Microstructures and Piezoelectric Properties of Microwave-Sintered Pb(Mn1/3Nb2/3)0.1Zr0.52Ti0.38O3 Ceramics

Abstract

In this work, we study the microstructural modifications and the electrical properties of Pb(Mn1/3Nb2/3)0.1Zr0.52Ti0.38O3 + 1.5 wt% PbO (PMNZT) ceramics processed using microwave sintering (MS) and conventional sintering (CS) techniques. Dielectric and piezoelectric properties were evaluated via an impedance/gain phase analyzer and the corresponding microstructures were examined using transmission electron microscopy (TEM). The experimental results imply that smaller grain size and less loss of PbO obtained for specimens using MS process. The MS specimens (1200°C-15 min) show the remanent polarization (Pr) of 24.1 μC/cm2, coercive field (Ec) of 15.2 kV/cm, dielectric constants (ϵr) of 432 and electromechanical coupling coefficient (kp) of 0.47, which are superior to CS specimens (1200°C-2 h) with Pr = 19.5 μC/cm2, Ec = 16.1 kV/cm, ϵr = 395 and kp = 0.45. The results revealed that the MS process shows capability of fabrication of good quality PMNZT ceramics with advantages of lowing process temperature and shorten process time. TEM investigations of MS specimens show that smaller grain size and simpler domain arrangements exist inside the specimens.
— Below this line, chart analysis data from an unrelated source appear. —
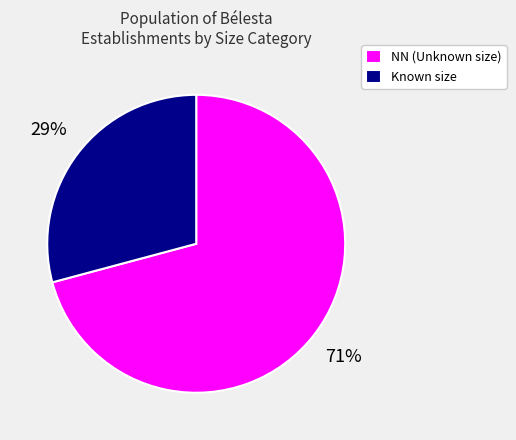

What is the smallest slice in the pie chart?

Known size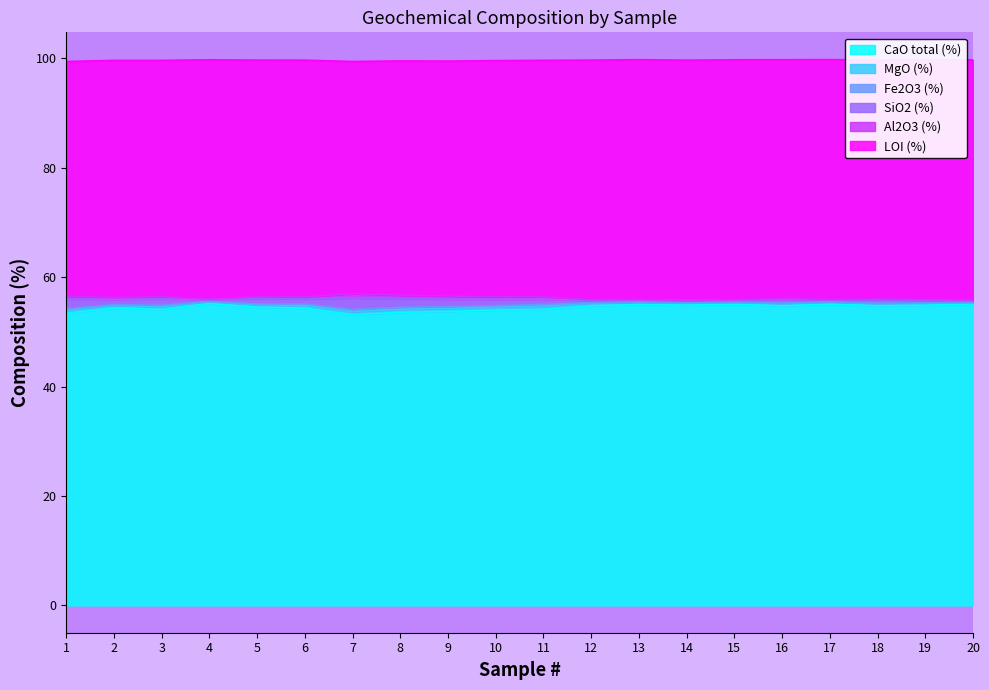

What is the maximum value for CaO total (%)?

55.2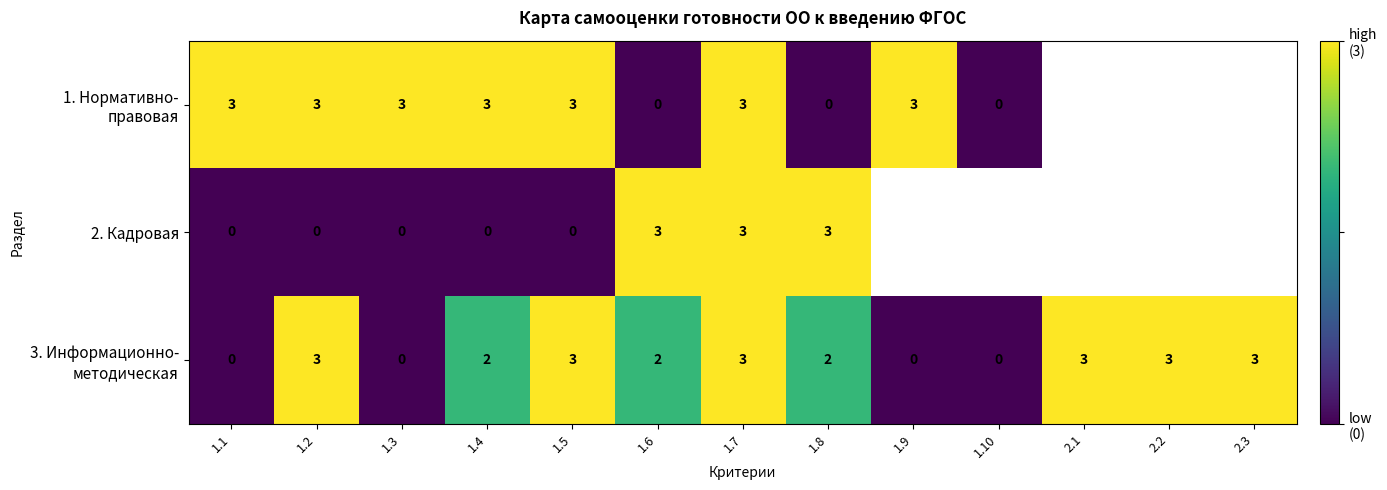

What is the total value across all series at 1.2?

6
From the energy aspect, the domain structure in piezoelectric ceramics below the temperature of a ferroelectric structural phase transformation is a result of energy minimization. Homogeneous elastic strain energy is reduced at the expense of domain boundary energy during the phase transformation. Density of domain boundaries, 71° (109°) domains in particular, depends on and increases with the grain size. Base on the above argument, therefore, CS specimens exhibit more complicated domain arrangements because they possess larger grain size than MS specimens do. The microstructural investigations suggest that the electrical property difference is intimately related to different sintering methods since the complicated domain arrangements could hinder domain moving and deteriorate electrical performance. In addition, the microstructural characteristics in both MS and CS specimens will be discussed further in the context.